Scientist at Imperial College have uncovered a key mechanism in magnetic cooling crystals, predicting performance can be improved by nanostructuring. Refrigerators could benefit.
Certain materials get hot under the influence of a magnetic field, and then self-cool when the field is removed - the magnetocaloric effect.
Notably in Gd5Si2Ge2, the effect is large and better at extracting heat than conventional fridges.
"The system is said to be 30% more efficient than the vapour compression cycle used today," Professor Lesley Cohen told Electronics Weekly.
Using a microscopic scanning Hall probe on crystals of the material, the team found that the exothermic transition from paramagnetic to ferromagnetic state always start in or near 200nm thick plates of Gd5Si1.5Ge1.5 that always naturally occur in the crystals, occupying about 1% of the volume.
The researchers also showed that the endothermic reverse transition, when the field is removed, has nothing to do with the platelets, but is seeded by physical features like cracks and edges.
"This is an exciting discovery because it means we may one day be able to tailor-make a material from the bottom up, starting with the microstructure, so it ticks all the boxes required to run a magnetic fridge," said Cohen.

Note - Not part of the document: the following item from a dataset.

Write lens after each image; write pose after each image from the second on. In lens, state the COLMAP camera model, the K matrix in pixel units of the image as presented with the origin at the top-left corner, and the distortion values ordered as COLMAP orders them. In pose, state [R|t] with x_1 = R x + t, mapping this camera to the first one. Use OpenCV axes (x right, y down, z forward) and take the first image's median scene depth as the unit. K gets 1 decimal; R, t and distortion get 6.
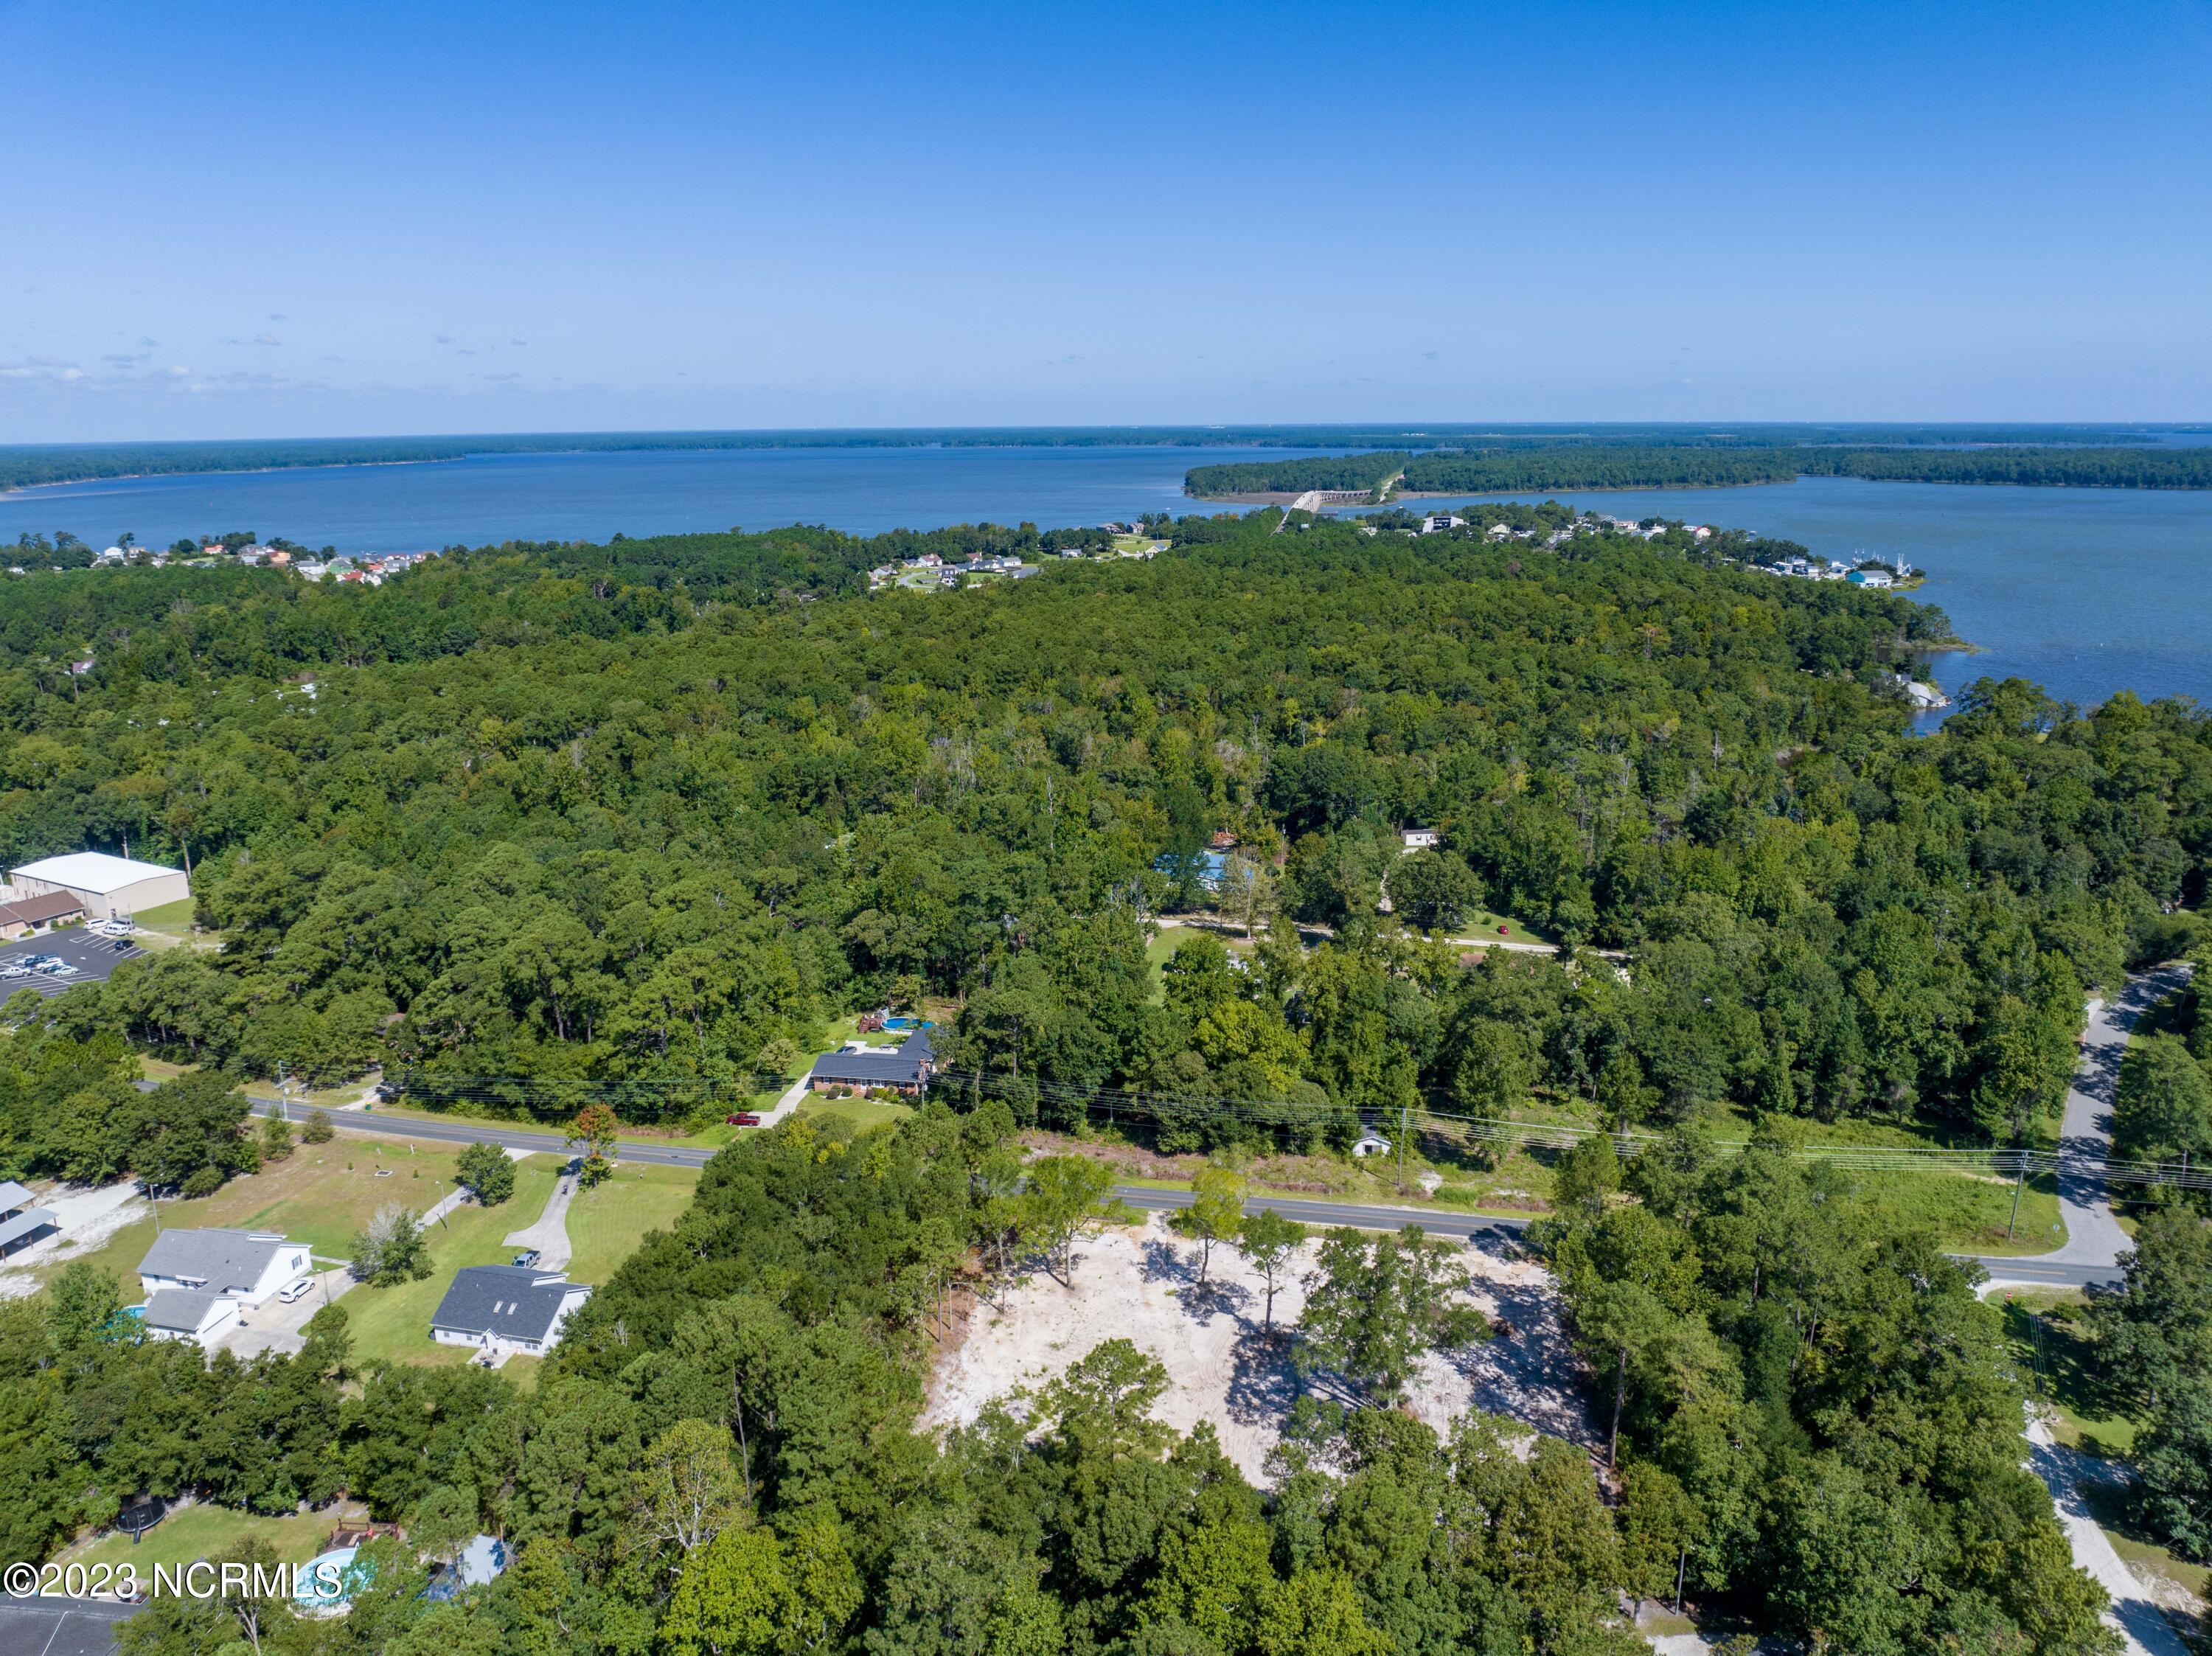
lens RADIAL K [[1550.2, 0, 1111.5], [0, 1550.2, 818.3], [0, 0, 1]] dist [-0.031851, -0.004203]
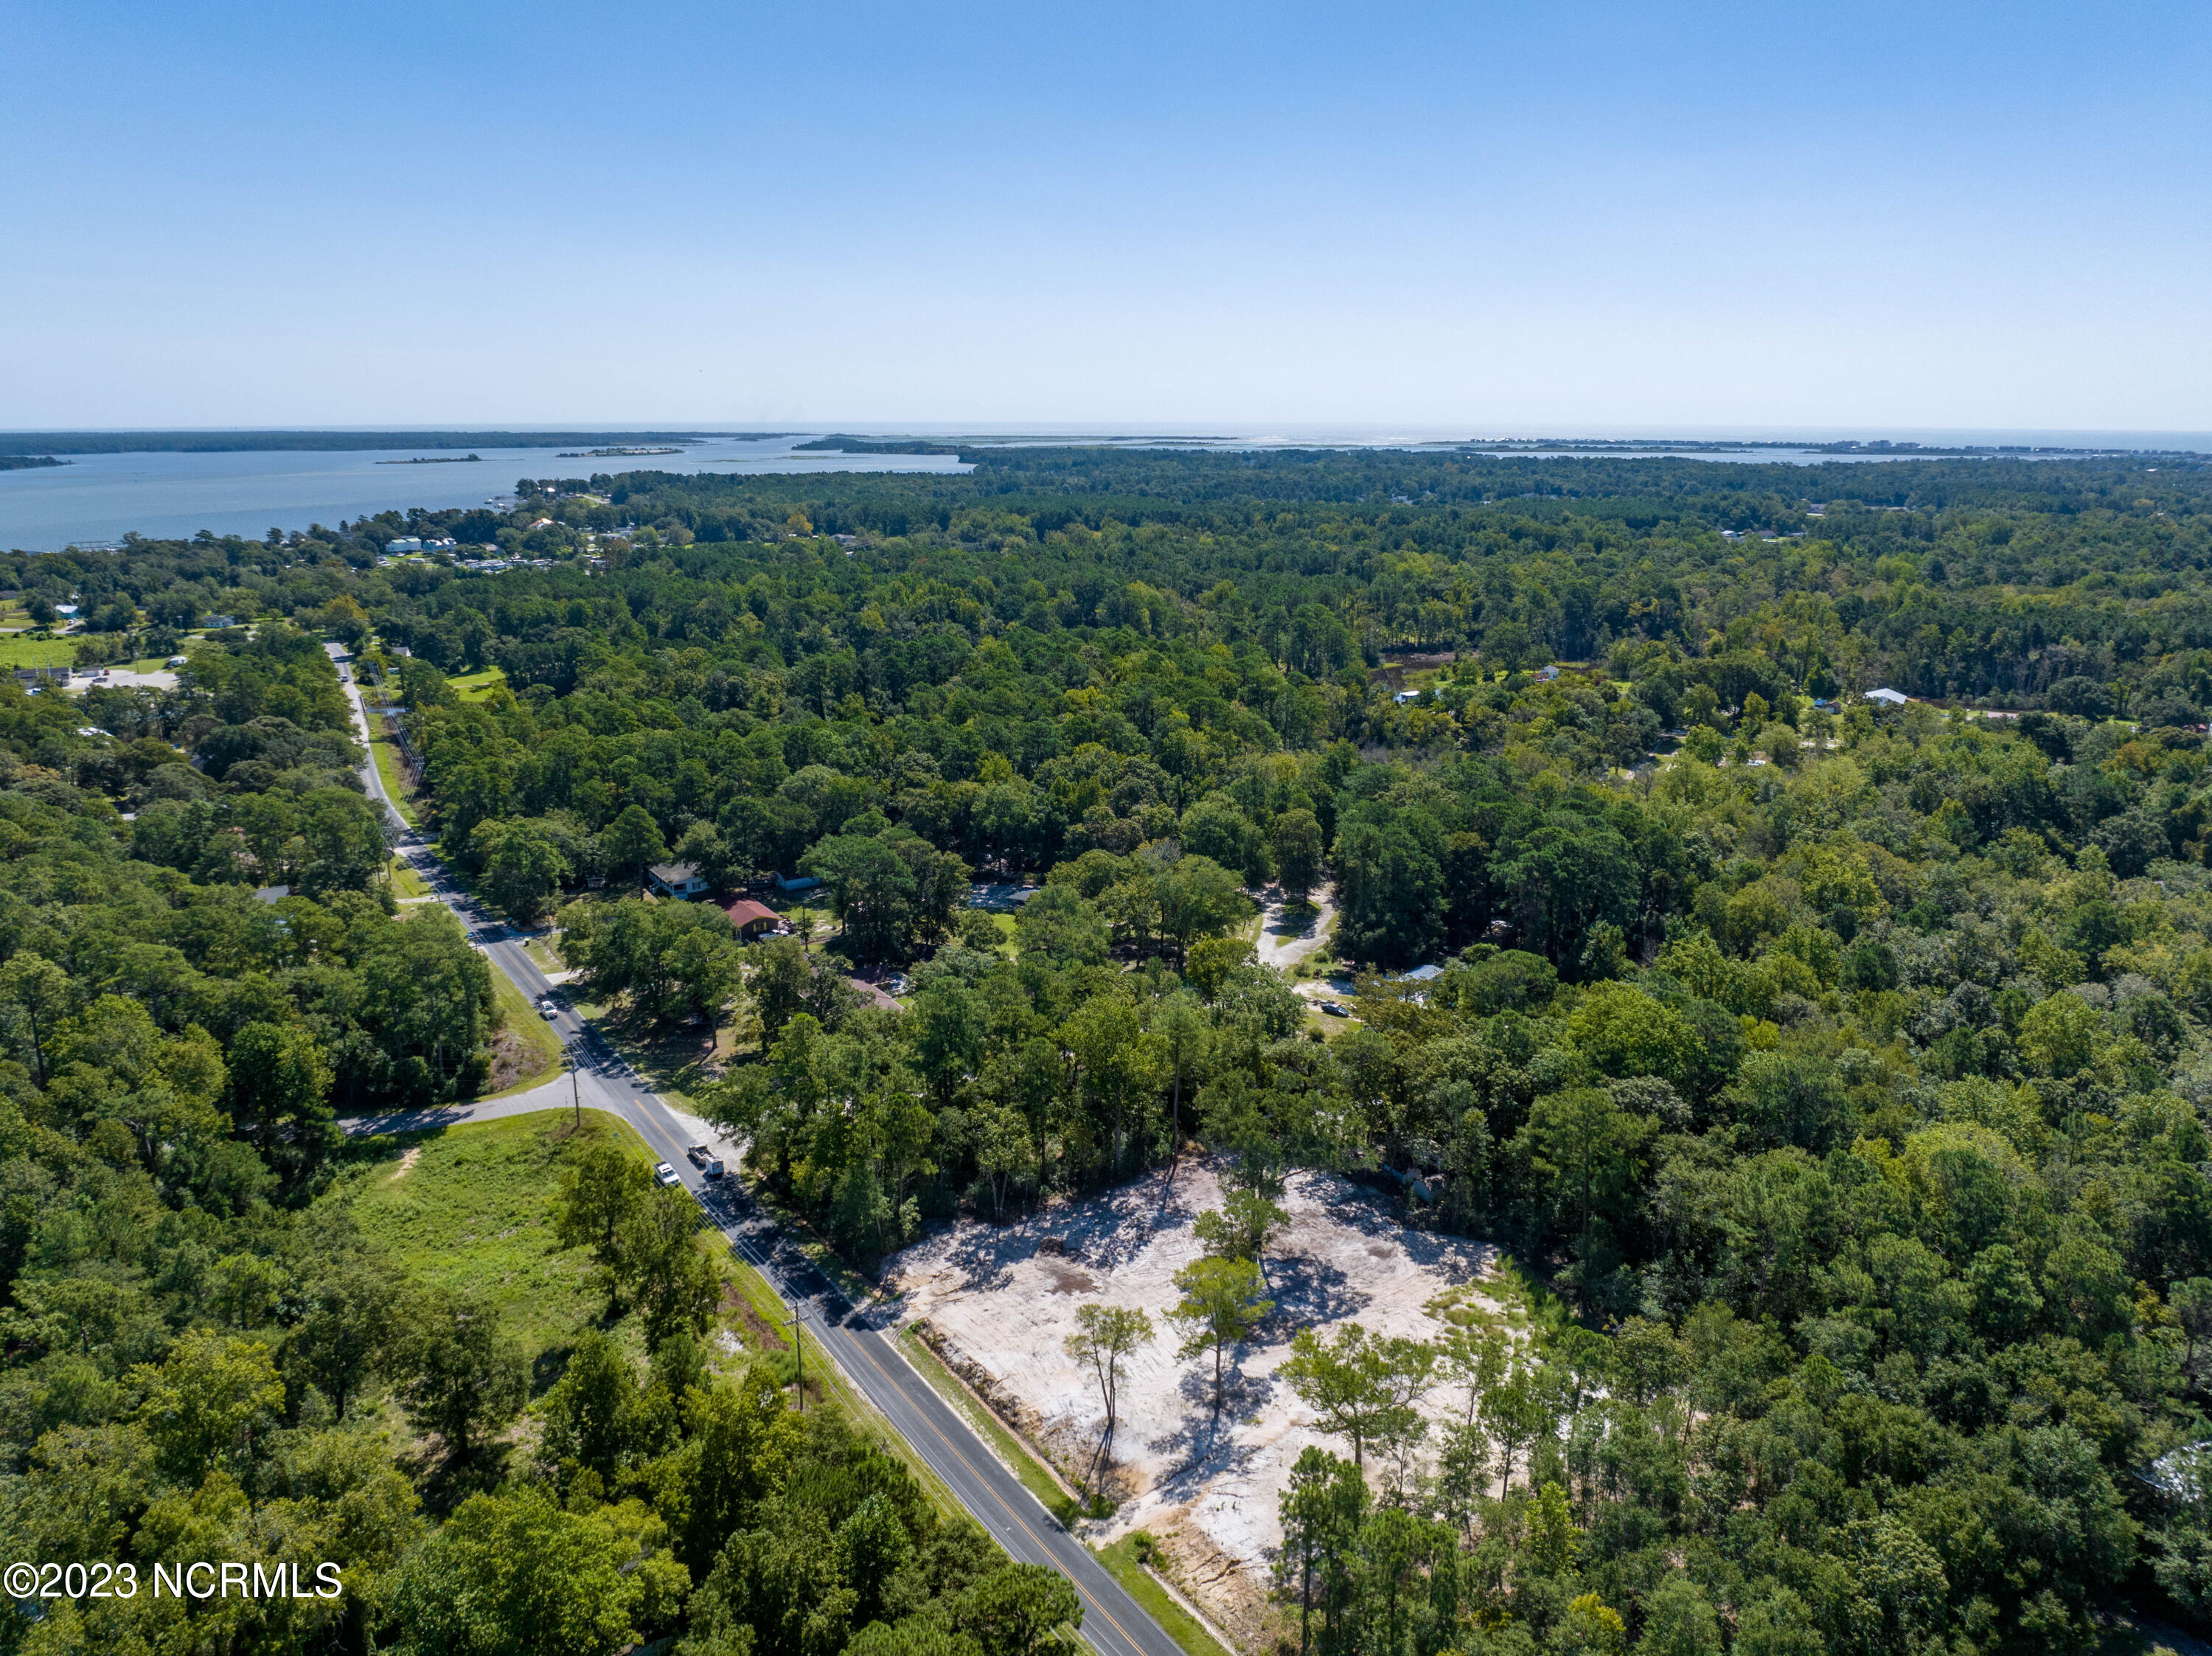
lens RADIAL K [[1580.7, 0, 1117.4], [0, 1580.7, 821.3], [0, 0, 1]] dist [-0.036026, -0.006231]
pose [[-0.682990, -0.175540, 0.709021, -0.344975], [0.185055, 0.897438, 0.400449, -0.242339], [-0.706597, 0.404711, -0.580457, 1.120510]]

Magnetocaloric cooling becomes a practical proposition when permanent magnets rather than energy-consuming electromagnets can be used.
Currently the operational threshold of Gd5Si2Ge2 is close to the to the 1T achievable by permanent magnets, said Cohen.
Bottom up design might engineer materials that operate better with permanent magnets.
A practical magnetocaloric heat pump, said Cohen, could consist of a disc or ring of Gd5Si2Ge2 rotating through a strong permanent magnet.
Heat would be absorbed where the ring leaves the magnet and emitted as it enters.
"It is certainly capable of cooling large objects, abattoirs could be one application," said Cohen. "the main problem is penetration of a very large stabilised market."
The research was carried out in collaboration with the US Ames Laboratory.